Lewis Hamilton topped the times for Mercedes ahead of Renault's Esteban Ocon as Sebastian Vettel slumped to 20th and last for Ferrari in Saturday morning’s third and final practice for Sunday’s Belgian Grand Prix.
The championship leader and defending six-time champion clocked a fastest lap in one minute and 43.255 seconds to outpace Ocon by two-tenths as the session produced an unexpected result.
Hamilton’s ‘black arrows’ team-mate Valtteri Bottas was down in fifth place, separated from the Briton by Ocon, Lando Norris of McLaren in third and Alex Albon of Red Bull.
Max Verstappen, who was fastest on Friday in his Red Bull, was sixth ahead of Daniel Ricciardo in the second Renault and the two Racing Points of Lance Stroll, in eighth, and Sergio Perez, tenth, split by Carlos Sainz.
Most remarkably, last year's race winner Charles Leclerc and his Ferrari team-mate Vettel, the 2018 winner, wound up in 17th and 20th places – an outcome that created the prospect of both Ferraris, struggling with basic performance as well as tyre problems, failing to progress from Q1 in qualifying later on Saturday.
On a dismal and overcast morning, with sporadic showers following heavy overnight rain, the air temperature was only 14 degrees Celsius and the track just 19 as final practice began with only the two Haas cars venturing out in the opening 20 minutes.
The cool conditions meant it was very difficult for the teams and their drivers to warm up their tyres and this, in turn, encouraged them to delay their laps until they had the chance of a clear run.
When the rest joined the fray, Norris, Albon, Hamilton and Bottas successively took over from Kevin Magnussen on top of the times, all improving their laps in a bid to beat the threatened rain.
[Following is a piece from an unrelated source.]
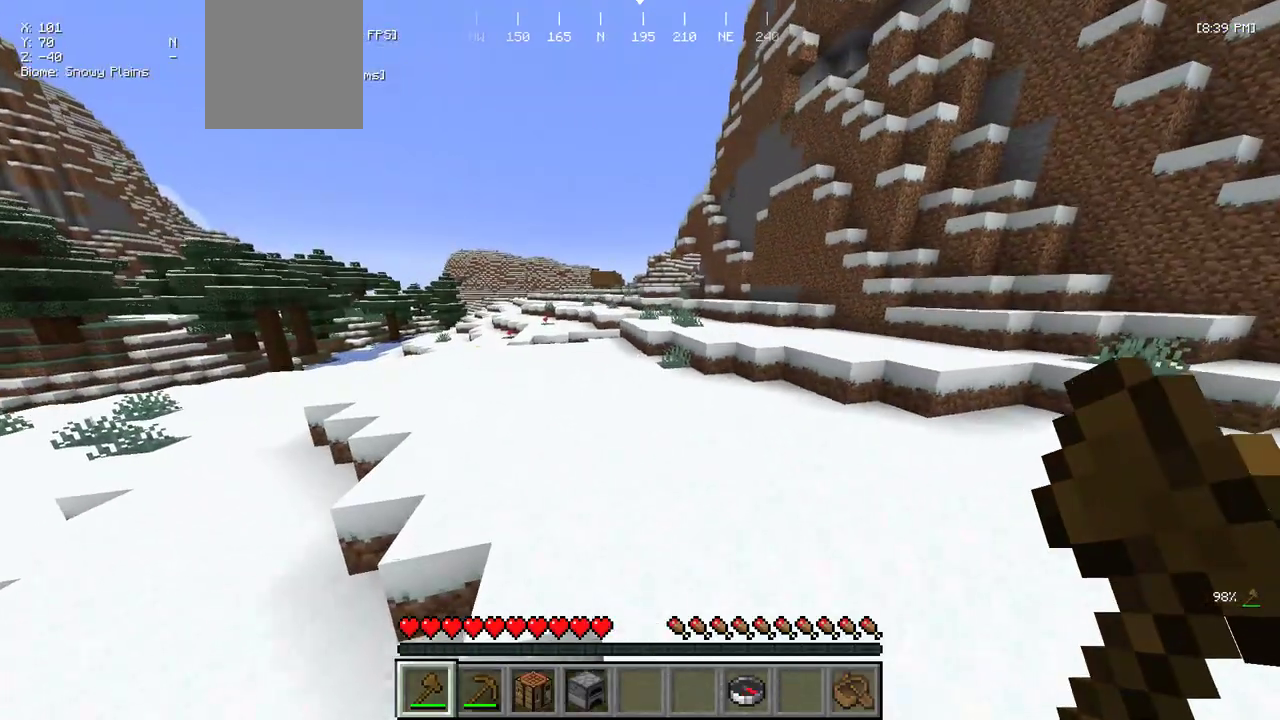
{"keys": ["w"], "mouse": [], "events": []}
After his fastest time on Friday, Verstappen resumed by separating the two Mercedes and taking second for Red Bull as the Ardennes’ famously capricious microclimate produced heavy rain and sunshine simultaneously at different parts of the sprawling track.
All this resulted in a mini traffic jam before the final flurry of laps as the drivers jostled for positions before lapping in earnest.
"The traffic is a nightmare – at the start of the lap, it’s impossible,” said Leclerc.
Williams’ George Russell was more succinct. "Oh my God," he said. "What a joke."